Daniel didn’t find his passion for theater right away. He attended the University of Minnesota for theater but shifted focus to accounting and economics. The passion, however, just wasn’t there for him. Remembering what he learned from Mr. Adler, that success should be based on hard work and having fun, Daniel made the big decision to transfer to a small liberal arts college in Wisconsin to pursue his passion.
Daniel offered this for advice for current HMJDS students: “Students should remember to work hard at whatever they decide to do. No matter what it is that you choose, put focused time and effort into it. Whether it is sports, arts, schoolwork, friendships, etc., always dedicate yourself 110 percent.”

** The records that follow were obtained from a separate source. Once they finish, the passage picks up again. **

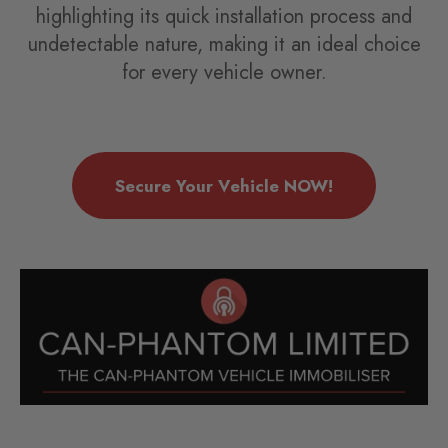
highlighting its quick installation process and
undetectable nature, making it an ideal choice
for every vehicle owner.
Secure Your Vehicle NOW!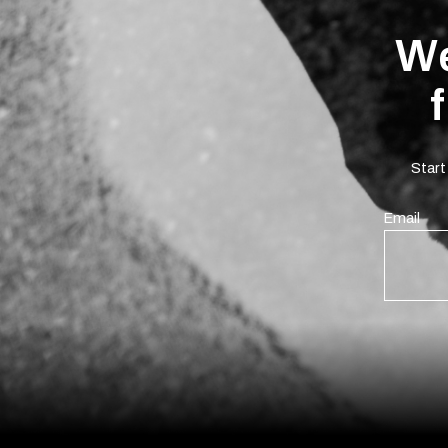
We
Start
Email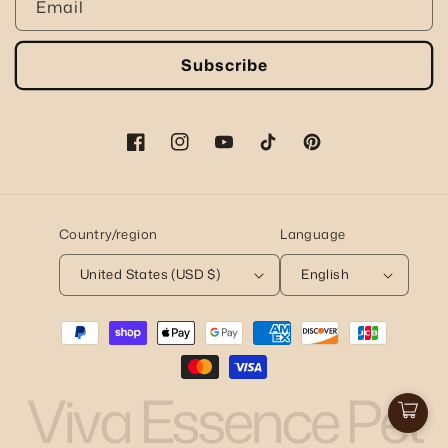
Email
Subscribe
Facebook
Instagram
YouTube
TikTok
Pinterest
Country/region
Language
United States (USD $)
English
Payment
methods
Viva Essence Pet
Cart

Vinitsky is proud of his HMJDS education and hopes that all students will find their passion, work hard, and have fun while pursuing it.

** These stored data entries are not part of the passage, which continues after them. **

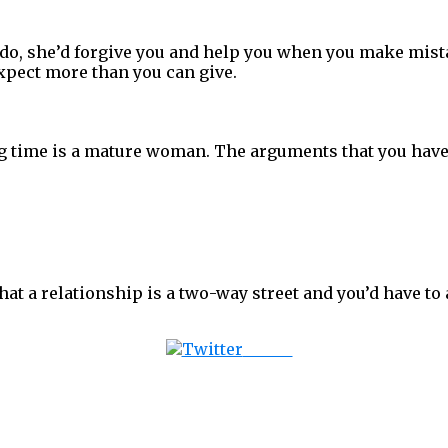
do, she’d forgive you and help you when you make mista
expect more than you can give.
 time is a mature woman. The arguments that you have ar
at a relationship is a two-way street and you’d have to a
Tweet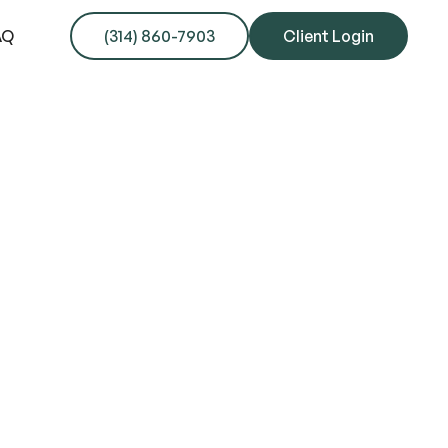
AQ
(314) 860-7903
Client Login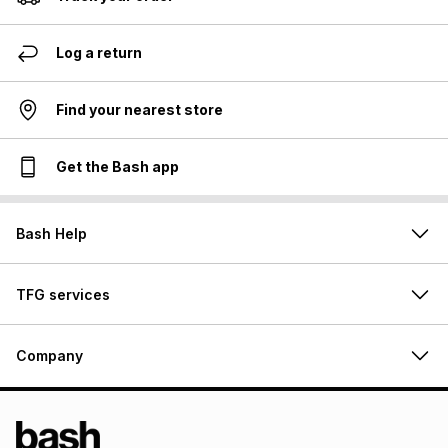
Log a return
Find your nearest store
Get the Bash app
Bash Help
TFG services
Company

What I Learned at the Day School
HMJDS Alumni Matan Appelbaum Reflects
This spring I graduated college and, for the first time in many years, had no immediate obligations, projects, or work of any kind. Reflecting back on all of the experiences leading up to graduation from Princeton, there were a few parts of my time at HMJDS (then known as MJDS) that proved critical in my growth as a student, leader, and community member.
One of my fondest memories from the day school was a semi-regular occurrence in Mr. Portnoe’s math and Judaica classes, where the structured part of a lesson would end and we would have an open question-and-answer session. Students chose the questions. We might ask to review a difficult concept or inquire about a new, advanced topic. This gave us practice in coming up with the right questions, not just the right answers. Years later, as a mathematics major, I would often work on problems where progress was best made by challenging the questions, or looking to see how far I could push the concepts I learned in class.
The teachers at HMJDS were all extremely supportive of me as a student and encouraged me to engage deeply in what I was learning. They also encouraged me to study the subjects that interested me most, which at the time were math and sciences. My decision to major in mathematics and minor in computer science came partially from the confidence I received from my teachers that I would be successful.
Between day school and Princeton I attended St. Louis Park High School. I went in with a group of friends from HMJDS and remained connected to the HMJDS community and the Jewish community as a whole. The support and connections I had at HMJDS taught me the value of finding a strong community and being an engaged member. At Princeton I sought out communities of value and took on leadership roles in the communities I joined. The volunteer involvement at HMJDS taught me how to connect my volunteer and leadership activities to the needs of the community.
In October I started working as a software engineer at Facebook. I quickly learned my new surroundings and selected a team to join. I am certain the experiences and lessons learned from HMJDS will help guide me as I go forward.
HMJDS alumna and St. Louis Park High School senior Jamie Halper (second from left) at a gathering of National Merit Semifinalists to honor their inspirational teachers in December, 2015. Jamie invited her HMJDS fifth grade teacher Maia Poling, HMJDS math teacher Tim Broms (at right), and St. Louis Park High science teacher Alan Wachutka (far left). Jamie chose to honor these teachers “because each one has helped me love learning,” she said.